Isn't Rogan in danger of overreaching himself, of becoming as burnt-out as those early bosses Novelli and Marco? "I am in all my places all the time, in spirit." How does that work, then? "I am always thinking about dishes. And it's not believable for anyone that I can be connected with L'Enclume if I'm jetting around the country. That's why I fancied Manchester – I can be back in either place in an hour."

And why, presumably, he has taken the difficult decision not to rehouse Roganic and keep it going after it closes on 20 June, despite it being a big success in the capital. It's too far from Roganville. "I've still got the dedication to keep moving forward, but it kills my body." Once he has established a second restaurant in the Midland – the jaw-dropping-sounding Mr Cooper's House & Garden, which will replicate a 19th-century landmark, complete with trees, scullery, library and so on, which will open in September – he will, he says with a hearty sigh, settle back into Cartmel.

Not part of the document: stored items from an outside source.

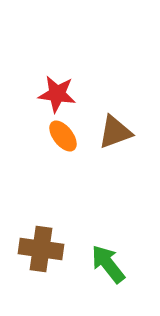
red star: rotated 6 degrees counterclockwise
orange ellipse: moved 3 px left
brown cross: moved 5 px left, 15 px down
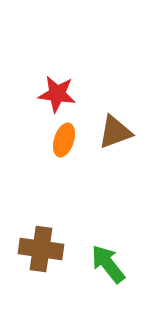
orange ellipse: moved 1 px right, 4 px down; rotated 56 degrees clockwise
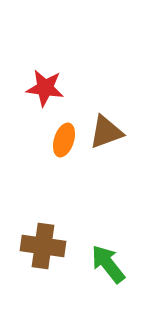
red star: moved 12 px left, 6 px up
brown triangle: moved 9 px left
brown cross: moved 2 px right, 3 px up
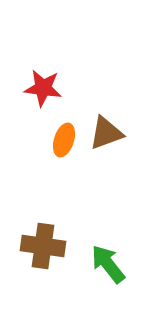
red star: moved 2 px left
brown triangle: moved 1 px down
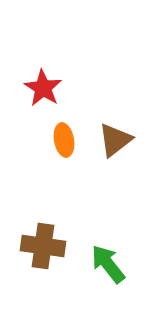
red star: rotated 24 degrees clockwise
brown triangle: moved 9 px right, 7 px down; rotated 18 degrees counterclockwise
orange ellipse: rotated 28 degrees counterclockwise
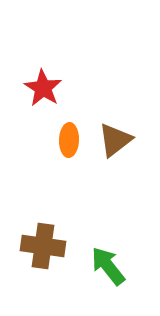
orange ellipse: moved 5 px right; rotated 12 degrees clockwise
green arrow: moved 2 px down
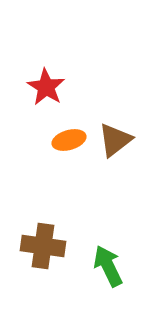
red star: moved 3 px right, 1 px up
orange ellipse: rotated 72 degrees clockwise
green arrow: rotated 12 degrees clockwise
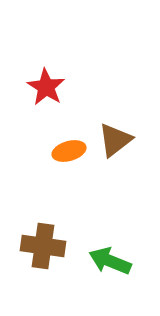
orange ellipse: moved 11 px down
green arrow: moved 2 px right, 5 px up; rotated 42 degrees counterclockwise
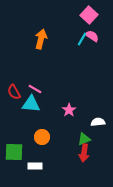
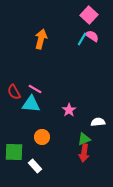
white rectangle: rotated 48 degrees clockwise
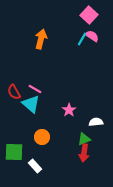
cyan triangle: rotated 36 degrees clockwise
white semicircle: moved 2 px left
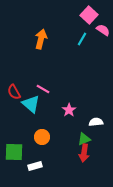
pink semicircle: moved 11 px right, 6 px up
pink line: moved 8 px right
white rectangle: rotated 64 degrees counterclockwise
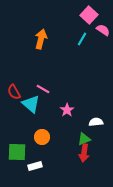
pink star: moved 2 px left
green square: moved 3 px right
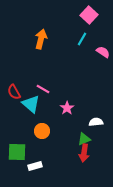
pink semicircle: moved 22 px down
pink star: moved 2 px up
orange circle: moved 6 px up
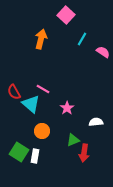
pink square: moved 23 px left
green triangle: moved 11 px left, 1 px down
green square: moved 2 px right; rotated 30 degrees clockwise
white rectangle: moved 10 px up; rotated 64 degrees counterclockwise
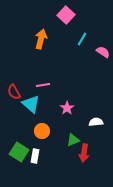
pink line: moved 4 px up; rotated 40 degrees counterclockwise
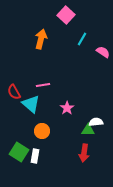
green triangle: moved 15 px right, 10 px up; rotated 24 degrees clockwise
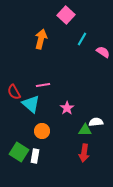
green triangle: moved 3 px left
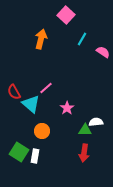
pink line: moved 3 px right, 3 px down; rotated 32 degrees counterclockwise
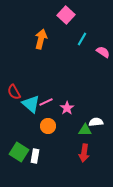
pink line: moved 14 px down; rotated 16 degrees clockwise
orange circle: moved 6 px right, 5 px up
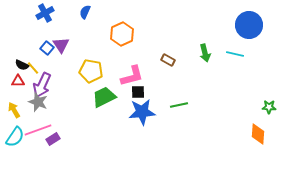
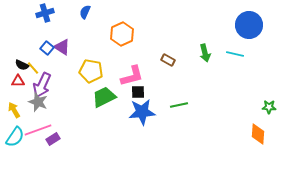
blue cross: rotated 12 degrees clockwise
purple triangle: moved 1 px right, 2 px down; rotated 24 degrees counterclockwise
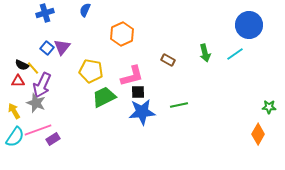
blue semicircle: moved 2 px up
purple triangle: rotated 36 degrees clockwise
cyan line: rotated 48 degrees counterclockwise
gray star: moved 2 px left, 1 px down
yellow arrow: moved 1 px down
orange diamond: rotated 25 degrees clockwise
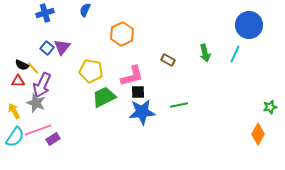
cyan line: rotated 30 degrees counterclockwise
green star: moved 1 px right; rotated 16 degrees counterclockwise
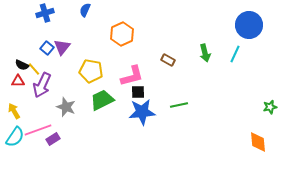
yellow line: moved 1 px right, 1 px down
green trapezoid: moved 2 px left, 3 px down
gray star: moved 30 px right, 4 px down
orange diamond: moved 8 px down; rotated 35 degrees counterclockwise
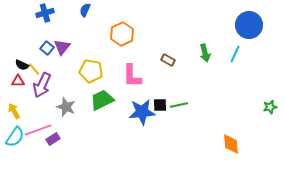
pink L-shape: rotated 105 degrees clockwise
black square: moved 22 px right, 13 px down
orange diamond: moved 27 px left, 2 px down
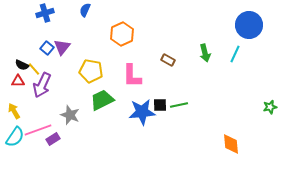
gray star: moved 4 px right, 8 px down
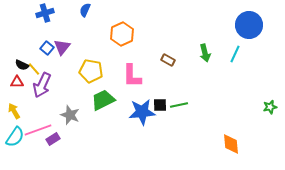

"It's apparent to me that my role now is in Aulis, working on devising new recipes, a growing programme, all that stuff." He has worked assiduously to create a 'family' of chefs. "I've got my generals, and to do anything amazing you need an amazing team. Mind you," he quips, "they don't come cheap."

Does he really believe that he's four or five years away from stepping back from the stoves? "Well," he muses, "I always say 'That's it', but I think if the opportunity arose to do something in my home town, Southampton, that would be the icing on the cake."

You can take the boy out of the seaside – and as far as the Lakes, even – but you can never take the seaside out of the boy.

FOUR MORE TO VISIT…

Bray

Not just home to Heston Blumenthal's The Fat Duck – regularly touted as the best restaurant in Britain – this Berkshire village positively twinkles with Michelin stars. Also in possession of a Michelin triple is The Waterside Inn, under chef-patron Michel Roux. Nonetheless, the charming village risks becoming Hestonville; the molecular gastronomy whizz runs two further eating establishments here: The Hinds Head is a superior gastropub, with its own Michelin star and an endless supply of triple-cooked chips, while in 2010 the 16th-century inn The Crown was turned – to the chagrin of some locals – from normal village boozer into the latest Heston eatery.

Padstow

Two names have helped put the Cornish port of Padstow on the map: Paul Ainsworth and Rick Stein. The former garnered a Michelin star last year for his unpretentious, restaurant No6, which puts a local, Cornish twist on many a modern classic. But the big daddy of the Padstow food scene is undoubtedly Rick Stein, who rules over an empire of 12 businesses in the town. The Seafood Restaurant brings a fusion, Asian-inspired approach to the catch of the day, and Rick Stein's Café is a less formal, fishy affair. St Petroc's Bistro offers steaks and more Mediterranean-style grub, while you can probably guess the menu at Stein's Fish & Chips.

Ludlow

This Shropshire destination, on the Welsh border, became famous for hosting several Michelin-starred restaurants, turning a pretty market town into a foodie hotspot in the Nineties. Several chefs have since moved on, but its reputation rightly remains. Mr Underhill's still has its star; nestled at the foot of Ludlow castle, and run by husband-and-wife team Chris and Judy Bradley, it has a daily changing market menu. La Becasse – sister restaurant to Alan Murchison's L'ortolan in Reading – also prioritises local ingredients, led by head chef Will Holland. Other Ludlow institutions include the triple AA rosetted Forelles at Fishmore Hall and The Clive restaurant-with-rooms just outside town.

Lochinver

It may be a remote village in the Scottish Highlands, but foodie culture defines Lochinver, and gastro-tourists visiting the cluster of top-flight restaurants now swell the 600-person population. The Inver Lodge hotel boasts the Chez Roux restaurant, with Albert Roux at the helm; it specialises in seafood, in a rustic style. There's The Albannach, a boutique hotel with a Michelin-starred restaurant (the most northerly star awarded in the UK) while the most recent opening is The Mission.